I am trying to organize CycleGAN code in my own fashion and wile running (disclaimer: this is just a snipped but I hope it is self-explanatory)
def optimize_parameters(self):
real_k = Variable(torch.rand([1, 128, 128])).cuda()
real_w = Variable(torch.rand([1, 128, 128])).cuda()
fake_k = self.generator_K(real_w)
fake_w = self.generator_W(real_k)
# G
set_requires_grad([self.discriminator_K, self.discriminator_W], False)
self.optimizer_generator.zero_grad()
gen_K_loss = self.gan_loss(self.discriminator_K(fake_k), True)
gen_W_loss = self.gan_loss(self.discriminator_W(fake_w), True)
gen_loss = gen_K_loss + gen_W_loss
gen_loss.backward()
self.optimizer_generator.step()
set_requires_grad([self.discriminator_K, self.discriminator_W], True)
# D
self.optimizer_discriminator.zero_grad()
dis_K_loss = self.gan_loss(self.discriminator_K(real_k), True)
dis_K_loss.backward() # <<< RuntimeError: Trying to backward through the graph a second time, but the buffers have already been freed. Specify retain_graph=True when calling backward the first time.

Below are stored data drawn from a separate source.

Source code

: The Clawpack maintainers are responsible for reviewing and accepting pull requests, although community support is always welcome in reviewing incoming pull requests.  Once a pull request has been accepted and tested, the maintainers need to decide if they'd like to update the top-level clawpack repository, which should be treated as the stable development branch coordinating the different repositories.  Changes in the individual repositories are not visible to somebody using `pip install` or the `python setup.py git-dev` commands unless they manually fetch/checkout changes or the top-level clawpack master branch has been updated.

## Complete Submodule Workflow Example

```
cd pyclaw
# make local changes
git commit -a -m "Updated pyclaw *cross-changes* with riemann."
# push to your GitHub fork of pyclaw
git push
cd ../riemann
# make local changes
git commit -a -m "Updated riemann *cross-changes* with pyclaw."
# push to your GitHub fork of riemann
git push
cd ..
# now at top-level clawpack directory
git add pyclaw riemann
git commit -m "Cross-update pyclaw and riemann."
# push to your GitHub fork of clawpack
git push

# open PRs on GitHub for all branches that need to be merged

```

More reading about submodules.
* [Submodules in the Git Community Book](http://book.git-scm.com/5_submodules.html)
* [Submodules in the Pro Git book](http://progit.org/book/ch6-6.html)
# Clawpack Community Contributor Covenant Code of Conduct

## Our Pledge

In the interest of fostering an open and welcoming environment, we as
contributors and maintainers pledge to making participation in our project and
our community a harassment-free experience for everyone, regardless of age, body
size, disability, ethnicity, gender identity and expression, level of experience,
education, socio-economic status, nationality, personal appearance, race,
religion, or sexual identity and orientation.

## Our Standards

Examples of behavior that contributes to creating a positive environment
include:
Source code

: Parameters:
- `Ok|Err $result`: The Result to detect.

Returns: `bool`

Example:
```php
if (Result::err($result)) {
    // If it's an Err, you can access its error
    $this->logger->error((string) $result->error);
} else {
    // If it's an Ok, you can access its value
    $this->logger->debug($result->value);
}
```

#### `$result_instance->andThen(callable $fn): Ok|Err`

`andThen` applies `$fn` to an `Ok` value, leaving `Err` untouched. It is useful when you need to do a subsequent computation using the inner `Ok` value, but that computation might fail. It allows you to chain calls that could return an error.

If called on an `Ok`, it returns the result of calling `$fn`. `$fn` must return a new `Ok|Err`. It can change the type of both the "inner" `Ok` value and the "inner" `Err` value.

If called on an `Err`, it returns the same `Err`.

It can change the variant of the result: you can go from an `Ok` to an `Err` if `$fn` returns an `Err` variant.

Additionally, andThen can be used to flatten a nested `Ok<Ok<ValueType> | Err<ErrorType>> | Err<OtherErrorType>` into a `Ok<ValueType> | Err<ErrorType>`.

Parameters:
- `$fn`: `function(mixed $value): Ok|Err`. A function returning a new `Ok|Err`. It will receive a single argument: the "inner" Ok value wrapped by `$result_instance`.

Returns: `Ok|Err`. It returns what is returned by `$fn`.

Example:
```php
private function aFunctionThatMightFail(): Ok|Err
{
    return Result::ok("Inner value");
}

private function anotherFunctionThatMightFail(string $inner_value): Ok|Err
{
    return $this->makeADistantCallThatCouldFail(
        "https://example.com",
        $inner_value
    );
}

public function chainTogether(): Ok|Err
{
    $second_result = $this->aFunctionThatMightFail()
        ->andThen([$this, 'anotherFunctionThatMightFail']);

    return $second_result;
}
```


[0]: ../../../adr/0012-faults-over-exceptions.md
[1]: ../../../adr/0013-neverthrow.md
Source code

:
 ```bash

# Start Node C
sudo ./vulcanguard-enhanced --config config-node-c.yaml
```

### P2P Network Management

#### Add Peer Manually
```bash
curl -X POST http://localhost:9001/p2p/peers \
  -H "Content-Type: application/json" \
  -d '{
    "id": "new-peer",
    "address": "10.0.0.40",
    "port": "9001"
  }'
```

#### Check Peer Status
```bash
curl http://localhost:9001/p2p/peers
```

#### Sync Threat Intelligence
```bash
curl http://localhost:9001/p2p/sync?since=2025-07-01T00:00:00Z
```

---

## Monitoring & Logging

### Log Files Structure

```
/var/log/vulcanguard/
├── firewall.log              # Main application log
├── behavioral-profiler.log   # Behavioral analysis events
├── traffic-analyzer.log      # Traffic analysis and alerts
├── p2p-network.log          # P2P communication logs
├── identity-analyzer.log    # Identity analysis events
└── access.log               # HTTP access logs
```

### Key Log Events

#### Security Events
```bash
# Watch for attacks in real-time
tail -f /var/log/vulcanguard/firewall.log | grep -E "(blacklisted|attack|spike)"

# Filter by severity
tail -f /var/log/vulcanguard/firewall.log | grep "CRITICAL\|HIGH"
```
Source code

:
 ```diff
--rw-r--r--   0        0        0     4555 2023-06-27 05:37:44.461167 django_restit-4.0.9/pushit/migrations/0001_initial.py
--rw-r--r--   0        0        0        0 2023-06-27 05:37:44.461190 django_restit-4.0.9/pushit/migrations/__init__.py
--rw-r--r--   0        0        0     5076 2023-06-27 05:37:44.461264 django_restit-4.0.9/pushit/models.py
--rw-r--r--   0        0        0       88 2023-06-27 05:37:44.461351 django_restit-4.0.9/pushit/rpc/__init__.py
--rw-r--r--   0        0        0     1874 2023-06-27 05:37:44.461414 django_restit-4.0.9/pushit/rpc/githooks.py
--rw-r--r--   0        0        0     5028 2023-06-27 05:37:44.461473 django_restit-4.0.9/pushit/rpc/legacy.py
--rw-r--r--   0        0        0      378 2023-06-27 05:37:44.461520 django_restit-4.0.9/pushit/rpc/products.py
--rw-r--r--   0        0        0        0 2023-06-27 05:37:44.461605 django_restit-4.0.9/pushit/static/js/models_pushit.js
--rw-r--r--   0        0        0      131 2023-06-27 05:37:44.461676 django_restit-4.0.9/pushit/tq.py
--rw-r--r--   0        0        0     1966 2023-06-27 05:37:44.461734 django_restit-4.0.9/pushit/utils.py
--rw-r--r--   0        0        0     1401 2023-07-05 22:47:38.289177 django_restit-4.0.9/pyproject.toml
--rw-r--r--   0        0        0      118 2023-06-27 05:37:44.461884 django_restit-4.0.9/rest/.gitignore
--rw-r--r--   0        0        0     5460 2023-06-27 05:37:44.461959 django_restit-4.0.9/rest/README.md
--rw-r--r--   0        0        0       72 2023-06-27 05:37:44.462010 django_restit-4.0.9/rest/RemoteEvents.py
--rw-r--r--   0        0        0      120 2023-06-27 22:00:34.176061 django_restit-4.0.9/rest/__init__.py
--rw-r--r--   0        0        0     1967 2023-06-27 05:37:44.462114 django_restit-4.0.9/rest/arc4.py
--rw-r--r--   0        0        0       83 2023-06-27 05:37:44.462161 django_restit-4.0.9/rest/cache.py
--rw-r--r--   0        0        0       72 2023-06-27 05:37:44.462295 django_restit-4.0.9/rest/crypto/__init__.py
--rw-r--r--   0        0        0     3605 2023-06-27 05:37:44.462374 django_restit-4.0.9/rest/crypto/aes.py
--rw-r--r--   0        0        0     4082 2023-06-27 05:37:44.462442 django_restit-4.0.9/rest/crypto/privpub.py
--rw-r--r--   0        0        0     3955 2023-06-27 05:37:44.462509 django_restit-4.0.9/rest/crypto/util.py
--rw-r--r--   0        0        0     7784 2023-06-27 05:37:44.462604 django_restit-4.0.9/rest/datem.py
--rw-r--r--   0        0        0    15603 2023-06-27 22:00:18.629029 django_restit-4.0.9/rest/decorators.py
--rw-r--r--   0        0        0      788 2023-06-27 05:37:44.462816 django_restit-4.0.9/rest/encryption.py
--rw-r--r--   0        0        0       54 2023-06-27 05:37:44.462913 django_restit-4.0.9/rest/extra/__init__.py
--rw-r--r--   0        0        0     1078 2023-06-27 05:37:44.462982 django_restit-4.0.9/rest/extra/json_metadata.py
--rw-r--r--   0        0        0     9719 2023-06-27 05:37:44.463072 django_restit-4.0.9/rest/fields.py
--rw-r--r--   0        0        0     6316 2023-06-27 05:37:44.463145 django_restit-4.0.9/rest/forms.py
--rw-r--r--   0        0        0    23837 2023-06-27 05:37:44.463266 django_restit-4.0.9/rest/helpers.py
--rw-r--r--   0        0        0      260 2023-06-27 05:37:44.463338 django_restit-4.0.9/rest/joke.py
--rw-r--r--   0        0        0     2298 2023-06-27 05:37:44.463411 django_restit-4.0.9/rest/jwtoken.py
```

self.optimizer_discriminator.step()
I get RuntimeError: Trying to backward through the graph a second time, but the buffers have already been freed. Specify retain_graph=True when calling backward the first time.
and I can not understand why is this happening. To my understanding, discriminator and generator share just the input real_k
and no discriminator graph should be created whilst optimizing the generator. However, this somehow happens.
Could someone help me understand this? Thanks!